• **Document extract**:

== Segment start ==

- Xiang in 2020
- Native name: 向轩
- Born: March 1926 Sangzhi, Hunan, China
- Died: February 10, 2023 (aged 96) Chengdu, Sichuan, China
- Allegiance: People's Republic of China
- Branch: Chinese Red Army People's Liberation Army
- Service years: 1933–1982
- Rank: Colonel
- Conflicts: Second Sino-Japanese War Chinese Civil War
- Awards: Order of Bayi (Third Class) Order of Independence and Freedom (Third Class) Order of Liberation (Third Class) Red Star Meritorious Medal (Third Class)
- Relations: He Long (uncle) He Ying (aunt)

= Xiang Xuan =

Chinese military personnel (1926–2023)

Xiang Xuan (向轩 (Hsiang Hsüan, Xiàng Xuān); March 1926 – February 10, 2023) was a Chinese colonel in the People's Liberation Army and the nephew of He Long, a marshal of the People's Republic of China. Following the death of his mother and aunt, Xiang joined the Chinese Red Army in 1933 and in 1935, at the age of nine, took part in the Long March, making him the youngest soldier to take part in it.

==Early life==
Xiang was a member of the Tujia ethnic group. He was born in March 1926 in Sangzhi, Hunan and was one of five children born to He Mangu, the younger sister of He Long, and Xiang Shenghui. Before his birth, He Mangu joined the Chinese Communist Party and began taking part in revolutionary activities with her siblings. In 1928, Xiang Shengui led his guerilla unit in attacking Kuomintang forces in Shishou and Jianli counties in Hubei. Facing stiff counterattack by enemy forces, He Mangu moved her children including Xiang Xuan to a village in Yongshun County, Hunan. After they ran out of ammunition, He Mangu and her three children were apprehended by the Kuomintang and they were taken as prisoners back to Sangzhi, Hunan. He Mangu's elder sister He Ying bribed the prison guards which led to the release of He Mangu's children including Xiang. He Mangu was tortured and executed while in captivity on 16 September 1928.

== Segment end ==

• **Task set**:
**1)** List every award named in the Xiang Xuan article above, including the class given for each.
**2)** Answer these questions using the Xiang Xuan article above:
(a) In what year did Xiang join the Chinese Red Army?
(b) Which ethnic group was Xiang a member of?
(c) Who bribed the prison guards, leading to the release of He Mangu's children?

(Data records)
== Segment start ==

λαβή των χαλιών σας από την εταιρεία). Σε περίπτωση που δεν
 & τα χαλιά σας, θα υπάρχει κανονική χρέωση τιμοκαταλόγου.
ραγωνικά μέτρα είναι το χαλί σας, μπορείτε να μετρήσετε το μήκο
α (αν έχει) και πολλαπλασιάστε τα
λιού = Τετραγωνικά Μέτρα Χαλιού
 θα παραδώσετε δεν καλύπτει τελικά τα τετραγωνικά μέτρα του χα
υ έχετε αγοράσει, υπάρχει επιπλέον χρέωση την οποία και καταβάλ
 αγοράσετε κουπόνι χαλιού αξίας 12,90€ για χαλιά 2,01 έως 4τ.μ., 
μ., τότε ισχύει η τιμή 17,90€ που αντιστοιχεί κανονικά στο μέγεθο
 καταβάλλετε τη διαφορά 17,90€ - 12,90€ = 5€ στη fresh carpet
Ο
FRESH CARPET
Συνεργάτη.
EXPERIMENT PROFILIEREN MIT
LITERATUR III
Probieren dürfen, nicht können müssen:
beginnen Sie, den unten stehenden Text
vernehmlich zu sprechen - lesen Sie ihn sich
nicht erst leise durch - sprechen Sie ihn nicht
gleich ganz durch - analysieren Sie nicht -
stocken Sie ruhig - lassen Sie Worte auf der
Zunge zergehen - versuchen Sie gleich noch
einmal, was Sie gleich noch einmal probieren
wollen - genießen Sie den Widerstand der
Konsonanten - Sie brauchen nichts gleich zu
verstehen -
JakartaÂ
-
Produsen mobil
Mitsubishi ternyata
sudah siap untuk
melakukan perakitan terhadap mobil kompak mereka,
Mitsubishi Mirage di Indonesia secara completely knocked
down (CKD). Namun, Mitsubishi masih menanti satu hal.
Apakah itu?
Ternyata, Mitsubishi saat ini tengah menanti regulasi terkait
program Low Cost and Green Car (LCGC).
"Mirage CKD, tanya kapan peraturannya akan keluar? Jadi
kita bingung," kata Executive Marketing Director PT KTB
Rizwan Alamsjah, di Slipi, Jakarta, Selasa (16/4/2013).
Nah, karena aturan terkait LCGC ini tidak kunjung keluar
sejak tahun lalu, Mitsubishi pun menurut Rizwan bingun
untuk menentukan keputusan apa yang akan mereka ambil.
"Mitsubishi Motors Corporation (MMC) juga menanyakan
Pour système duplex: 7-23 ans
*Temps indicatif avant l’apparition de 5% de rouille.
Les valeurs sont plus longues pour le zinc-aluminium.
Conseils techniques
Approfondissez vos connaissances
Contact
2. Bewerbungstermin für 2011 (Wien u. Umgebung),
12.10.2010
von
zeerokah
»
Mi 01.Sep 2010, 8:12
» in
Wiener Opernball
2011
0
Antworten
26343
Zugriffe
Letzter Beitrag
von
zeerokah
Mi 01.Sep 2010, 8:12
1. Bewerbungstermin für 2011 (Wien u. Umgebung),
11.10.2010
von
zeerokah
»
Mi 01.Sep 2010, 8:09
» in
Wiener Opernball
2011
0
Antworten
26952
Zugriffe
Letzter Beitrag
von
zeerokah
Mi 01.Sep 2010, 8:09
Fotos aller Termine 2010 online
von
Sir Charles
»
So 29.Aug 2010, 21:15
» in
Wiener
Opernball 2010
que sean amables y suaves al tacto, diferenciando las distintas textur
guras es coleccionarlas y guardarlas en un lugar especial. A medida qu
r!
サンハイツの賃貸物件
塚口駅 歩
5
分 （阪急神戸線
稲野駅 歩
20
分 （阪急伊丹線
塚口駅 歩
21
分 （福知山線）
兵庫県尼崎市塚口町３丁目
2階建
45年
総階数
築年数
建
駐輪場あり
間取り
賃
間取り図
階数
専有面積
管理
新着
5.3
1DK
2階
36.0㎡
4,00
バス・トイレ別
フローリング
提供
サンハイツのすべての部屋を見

== Segment end ==

• **Solutions to the tasks**:
**1)**
Order of Bayi (Third Class)
Order of Independence and Freedom (Third Class)
Order of Liberation (Third Class)
Red Star Meritorious Medal (Third Class)

**2)**
(a) 1933
(b) The Tujia ethnic group
(c) He Ying, He Mangu's elder sister